Süddeutsche Zeitung - Rezension
Süddeutsche Zeitung | Besprechung von 15.11.2002

Musik, Toleranz und eine Lektion in Demokratie
Der Weltbürger aus Argentinien, Israel und Deutschland: Daniel Barenboim zeigt uns in seinem autobiografischen Buch „Die Musik – mein Leben”, was ihn bewegt
Trockenes Papier, ein Buch kann das Leben und die Musik eines Künstlers wie Daniel Barenboim schwerlich fassen. Und ein Buch, das den Titel trägt „Die Musik – mein Leben”, muss schon veraltet sein in dem Moment, wo es in der Öffentlichkeit erscheint. Auf Barenboims Lebensbühne nämlich pflegen Ereignisse, Handlungen und Menschen sich dicht zu drängen, dieser Musiker hat einen schwer stillbaren Hunger nach künstlerischer Herausforderung, nach ästhetischer Reflexion und auch politischem Handeln, wie es in letzter Zeit immer häufiger vorkommt. Das wurde ihm, dem jüdischen Weltbürger, der heute vor sechzig Jahren in Buenos Aires geboren wurde und seit zehn Jahren seine künstlerische Heimat in Berlin gefunden hat, sozusagen in die Wiege gelegt.

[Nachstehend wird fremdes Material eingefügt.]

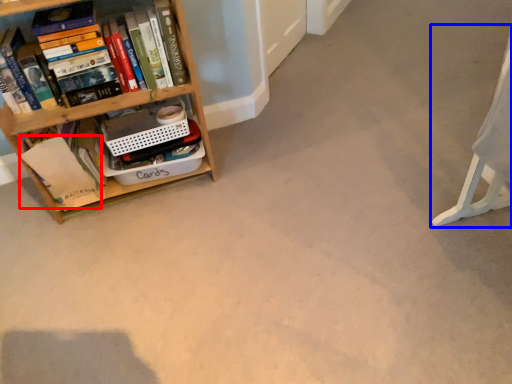
Question: Which point is closer to the camera, paperback book (highlighted by a red box) or swivel chair (highlighted by a blue box)?

Choices:
 (A) paperback book
 (B) swivel chair

Answer: (B)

Die Autobiografie, die schon 1991 erschien und jetzt in erweiterter Fassung vorliegt, kann noch nicht wissen: Daniel Barenboim ist vor knapp zwei Wochen der „Toleranzpreis” der Evangelischen Akademie Tutzing überreicht worden, für sein Bemühen um Aussöhnung von Israelis und Arabern mit Hilfe des vor drei Jahren von ihm gegründeten „West-Eastern-Divan-Orchestra”, wo junge israelische und arabische Musiker einträchtig miteinander musizieren. Die Laudatio hielt ein Berufener in politischer Fantasie und Tat: der deutsche Außenminister.

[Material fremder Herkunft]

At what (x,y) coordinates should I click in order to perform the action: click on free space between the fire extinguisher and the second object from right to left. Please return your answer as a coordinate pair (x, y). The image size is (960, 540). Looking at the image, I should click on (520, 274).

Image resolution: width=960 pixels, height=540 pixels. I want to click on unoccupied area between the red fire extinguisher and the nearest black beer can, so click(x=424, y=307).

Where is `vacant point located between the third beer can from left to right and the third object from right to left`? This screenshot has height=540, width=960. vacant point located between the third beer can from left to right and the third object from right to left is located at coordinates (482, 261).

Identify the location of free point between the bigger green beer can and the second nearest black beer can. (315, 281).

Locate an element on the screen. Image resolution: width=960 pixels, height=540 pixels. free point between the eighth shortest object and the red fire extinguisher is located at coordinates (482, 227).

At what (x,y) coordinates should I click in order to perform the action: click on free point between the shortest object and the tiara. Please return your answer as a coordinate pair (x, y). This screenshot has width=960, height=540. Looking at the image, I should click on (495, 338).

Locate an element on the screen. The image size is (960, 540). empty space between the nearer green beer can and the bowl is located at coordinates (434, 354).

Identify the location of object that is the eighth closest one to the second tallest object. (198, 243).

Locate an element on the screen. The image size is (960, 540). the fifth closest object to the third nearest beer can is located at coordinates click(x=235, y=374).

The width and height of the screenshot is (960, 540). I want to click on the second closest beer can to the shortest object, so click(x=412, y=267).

„Wie kommt ein großer Pianist und Dirigent dazu, sich im Nahen Osten zu engagieren? Was bewegt ihn, das Minenfeld dieses hochexplosiven Konflikts zu betreten?” fragte Joschka Fischer. Um die Antwort selbst zu geben: „Mut, Entschlossenheit, Unvoreingenommenheit, seine Liebe zu Israel und seine Trauer über das unerträgliche Maß an Feindseligkeit und täglicher Gewalt im Nahen Osten” seien die Beweggründe für Barenboims ungewöhnliches Engagement. „Keine Verhandlungsrunden, keine Gespräche, keine Telephonate”, wird Fischer fast neidisch: „Sein Werkzeug ist die Musik”.

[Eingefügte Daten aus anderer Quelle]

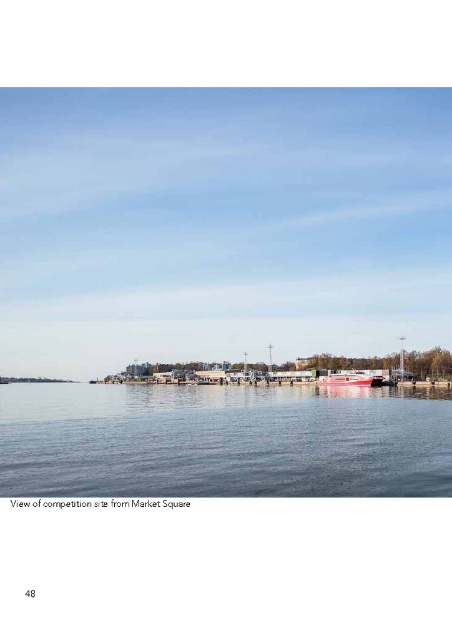
Is transparent blue water at center below red glossy boat at center?

Yes.

Which is behind, point (353, 449) or point (354, 372)?

Positioned behind is point (354, 372).

Describe the element at coordinates (221, 442) in the screenshot. I see `transparent blue water at center` at that location.

Identify the location of transparent blue water at center. (221, 442).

Der israelische Staatsbürger Daniel Barenboim hat in den letzten Jahren immer stärker auf die menschliche Katastrophe des Nahostkonflikts zwischen Juden und Palästinensern aufmerksam gemacht. Sein Vorschlag ist Zukunftsmusik: die konsequente Zweistaatenlösung. Idee und Praxis des israelisch-palästinensischen Gemeinschaftsorchesters beschreibt Barenboim in dem neu hinzugefügten Buchkapitel „Weimar”, denn dort hatte er vor drei Jahren die jungen Musiker um sich versammelt zu Begegnungen, Workshops und Konzerten.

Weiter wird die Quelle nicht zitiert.